En Russie, la grande ONG Memorial est menacée de dissolution
À Moscou la répression de toute forme de contestation a une nouvelle cible. Dans le viseur, une célèbre organisation de défense des droits de l’Homme. Elle a été traduite en procès, avec deux audiences en 48h.
L'ONG Memorial est attaquée via ses filiales ou entités, le Centre des droits humains d’une part qui agit sur le sol russe, et Memorial International d'autre part qui, comme son nom l’indique, travaille à l’étranger, notamment en France, en Belgique, en Allemagne. Le Parquet russe lui reproche de ne pas respecter la loi fourre-tout sur les "agents de l’étranger". Cette loi stipule que toute organisation bénéficiant de financements internationaux doit inscrire sur ses publications "agent de l’étranger".

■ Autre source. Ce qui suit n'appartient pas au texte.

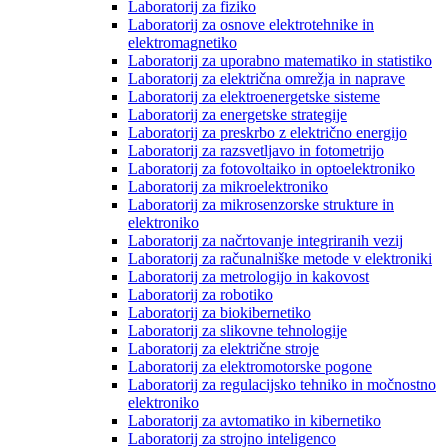
Laboratorij za fiziko
Laboratorij za osnove elektrotehnike in
elektromagnetiko
Laboratorij za uporabno matematiko in statistiko
Laboratorij za električna omrežja in naprave
Laboratorij za elektroenergetske sisteme
Laboratorij za energetske strategije
Laboratorij za preskrbo z električno energijo
Laboratorij za razsvetljavo in fotometrijo
Laboratorij za fotovoltaiko in optoelektroniko
Laboratorij za mikroelektroniko
Laboratorij za mikrosenzorske strukture in
elektroniko
Laboratorij za načrtovanje integriranih vezij
Laboratorij za računalniške metode v elektroniki
Laboratorij za metrologijo in kakovost
Laboratorij za robotiko
Laboratorij za biokibernetiko
Laboratorij za slikovne tehnologije
Laboratorij za električne stroje
Laboratorij za elektromotorske pogone
Laboratorij za regulacijsko tehniko in močnostno
elektroniko
Laboratorij za avtomatiko in kibernetiko
Laboratorij za strojno inteligenco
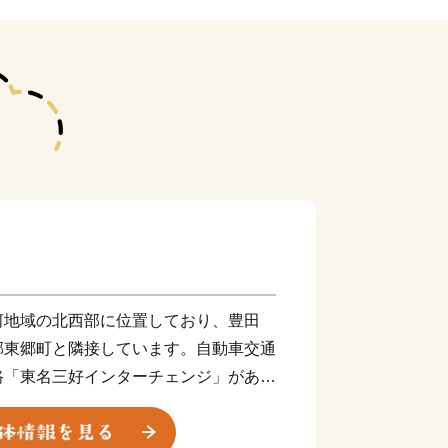
地域の北西部に位置しており、豊田
郡東郷町と隣接しています。自動車交通
路「東名三好インターチェンジ」があ
立地条件を背景に、名古屋市や豊田市な
展してきました。また、市内には三好公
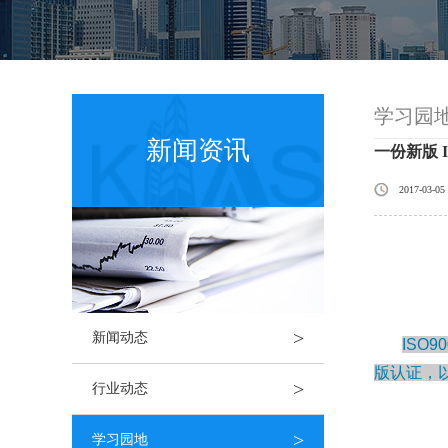
学习园
新闻资讯
一份新版 I
2017-03-05
>
新闻动态
ISO
版认证，
>
行业动态
>
学习园地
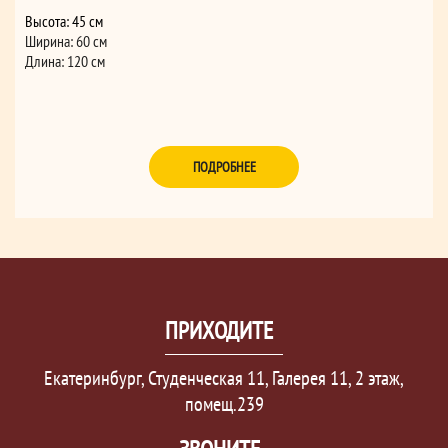
Высота: 45 см
Ширина: 60 см
Длина: 120 см
ПОДРОБНЕЕ
ПРИХОДИТЕ
Екатеринбург, Студенческая 11, Галерея 11, 2 этаж,
помещ.239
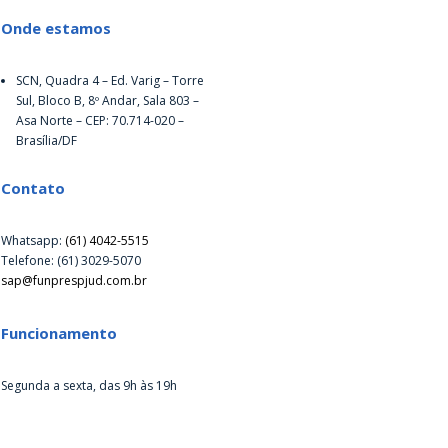
Onde estamos
SCN, Quadra 4 – Ed. Varig – Torre
Sul, Bloco B, 8º Andar, Sala 803 –
Asa Norte – CEP: 70.714-020 –
Brasília/DF
Contato
Whatsapp:
(61) 4042-5515
Telefone: (61) 3029-5070
sap@funprespjud.com.br
Funcionamento
Segunda a sexta, das 9h às 19h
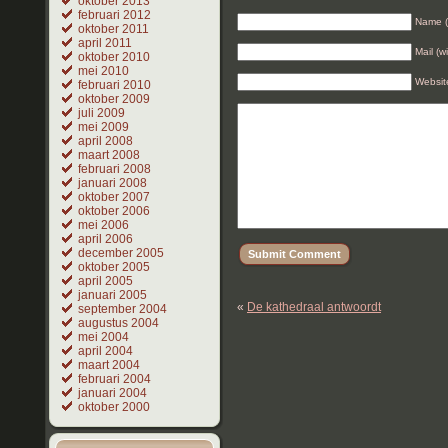
oktober 2013
februari 2012
Name (
oktober 2011
april 2011
Mail (w
oktober 2010
mei 2010
Websit
februari 2010
oktober 2009
juli 2009
mei 2009
april 2008
maart 2008
februari 2008
januari 2008
oktober 2007
oktober 2006
mei 2006
april 2006
december 2005
oktober 2005
april 2005
januari 2005
«
De kathedraal antwoordt
september 2004
augustus 2004
mei 2004
april 2004
maart 2004
februari 2004
januari 2004
oktober 2000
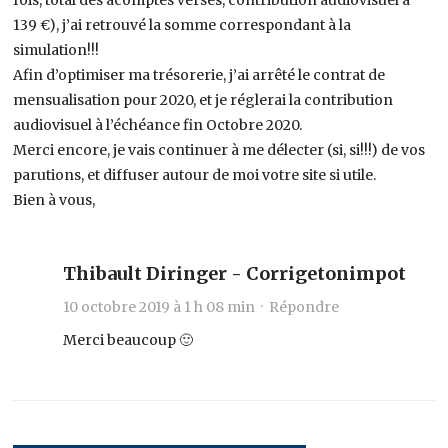
139 €), j’ai retrouvé la somme correspondant à la
simulation!!!
Afin d’optimiser ma trésorerie, j’ai arrêté le contrat de
mensualisation pour 2020, et je réglerai la contribution
audiovisuel à l’échéance fin Octobre 2020.
Merci encore, je vais continuer à me délecter (si, si!!!) de vos
parutions, et diffuser autour de moi votre site si utile.
Bien à vous,
Thibault Diringer - Corrigetonimpot
10 octobre 2019 à 1 h 08 min ·
Répondre
Merci beaucoup 🙂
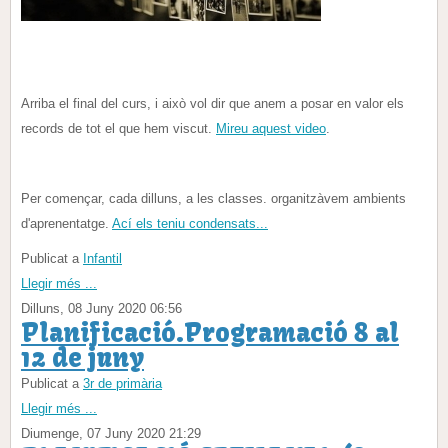
Arriba el final del curs, i això vol dir que anem a posar en valor els
records de tot el que hem viscut.
Mireu aquest video
.
Per començar, cada dilluns, a les classes. organitzàvem ambients
d'aprenentatge.
Ací els teniu condensats...
Publicat a
Infantil
Llegir més ...
Dilluns, 08 Juny 2020 06:56
Planificació.Programació 8 al
12 de juny
Publicat a
3r de primària
Llegir més ...
Diumenge, 07 Juny 2020 21:29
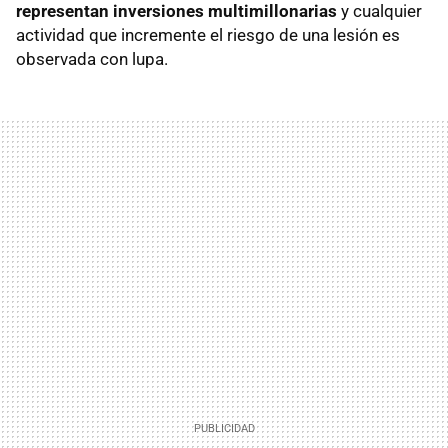
representan inversiones multimillonarias
y cualquier
actividad que incremente el riesgo de una lesión es
observada con lupa.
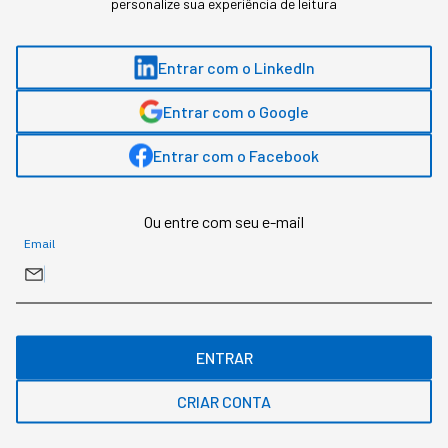
personalize sua experiência de leitura
Entrar com o LinkedIn
Entrar com o Google
Entrar com o Facebook
Ou entre com seu e-mail
Email
Casas da Tecverde construída em 7 horas e é pensada no segmento
econômico (Imagem: divulgação/Tecverde)
ENTRAR
As instalações contam ainda com o modelo de
construção à seco da Tecverde, possibilitando uma
CRIAR CONTA
redução de 90% no uso da água, quando comparado
às construções em alvenaria, onde é necessária a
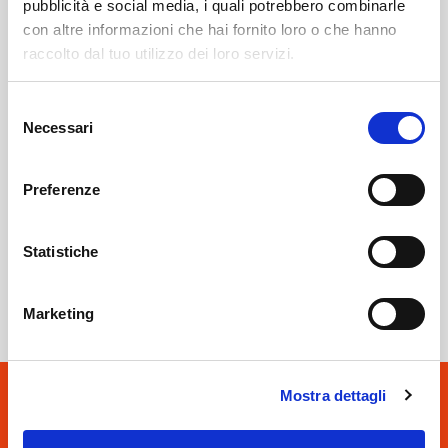
pubblicità e social media, i quali potrebbero combinarle
con altre informazioni che hai fornito loro o che hanno
raccolto dal tuo utilizzo dei loro servizi.
Teglio
SOF Società Onoranze Funebri
Obituaries
Selezione
Necessari
del
consenso
Preferenze
Statistiche
Sondrio
SOF Società Onoranze Funebri
Marketing
Mostra dettagli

Memorial a déjà payé 75.000 euros d’amende pour ce motif, et conteste les faits. Mais lors de l’audience prévue ce jeudi 25 novembre, la justice russe entend demander sa dissolution, le procureur utilise même le mot de "liquidation" pour "apologie d’activités terroristes". Le fond de l'affaire, c’est surtout que le pouvoir ne supporte pas le soutien apporté par Memorial à tous les prisonniers politiques. Elle en a dénombré plus de 400, un record depuis 30 ans et la fin de l’Union Soviétique. Elle a notamment critiqué l’emprisonnement du plus célèbre de ces opposants, Alexei Navalny. Ce procès s’inscrit donc pleinement dans la stratégie de Vladimir Poutine de faire taire toute voix dissidente, les leaders politiques, les journalistes, et désormais les ONG.
Un travail colossal de mémoire
C’est une étape de plus de franchie parce que Memorial est une ONG emblématique. Elle est connue partout dans le monde, pour sa défense des droits humains et des opposants dans la Russie d’aujourd’hui. Et plus encore pour son travail de mémoire, exemplaire, sur la période soviétique et en particulier sur les victimes du goulag. Memorial a été fondée en 1989, au moment de la perestroïka, la dernière phase de l’URSS. Fondée par le célèbre Prix Nobel de la Paix Andreï Sakharov. Et depuis, elle a notamment dressé la liste de 3, 5 millions de victimes de la répression soviétique, depuis Staline. Elle a retrouvé leur trace, enquêté sur leurs conditions de détention dans les camps, rendu leur histoire à des dizaines de milliers de familles. Un travail colossal. C’est à cela d’abord, à cette mémoire, que s’en prend le pouvoir russe aujourd’hui.
Une volonté d'effacer le passé stalinien
Moscou veut effacer cette mémoire. C’est pour cette raison que cette offensive contre Mémorial franchit une nouvelle étape dans la répression. Il ne s’agit plus seulement de réprimer le présent, il s’agit de nier et de revisiter le passé. Ce qui dérange le pouvoir russe, c’est ce travail de mémoire. Vladimir Poutine est engagé dans un travail de réécriture de l’Histoire qui vise à imposer un grand récit patriotique où ne figure aucune tâche. C’est incompatible avec la reconnaissance et l’examen clinique de la terreur stalinienne.
Nier ce passé, c’est le meilleur moyen de nier que ça puisse se reproduire. Il y a donc vraiment une stratégie politique précise derrière cette attaque contre Memorial. Précisons qu’en France, une pétition circule depuis quelques jours pour défendre l’ONG. Elle a déjà été signée par de nombreux intellectuels ou chercheurs, comme Thomas Piketty, Stéphane Audoin Rouzeau, Pap Ndiaye, Marc Lazar, Dominique Schnapper, etc.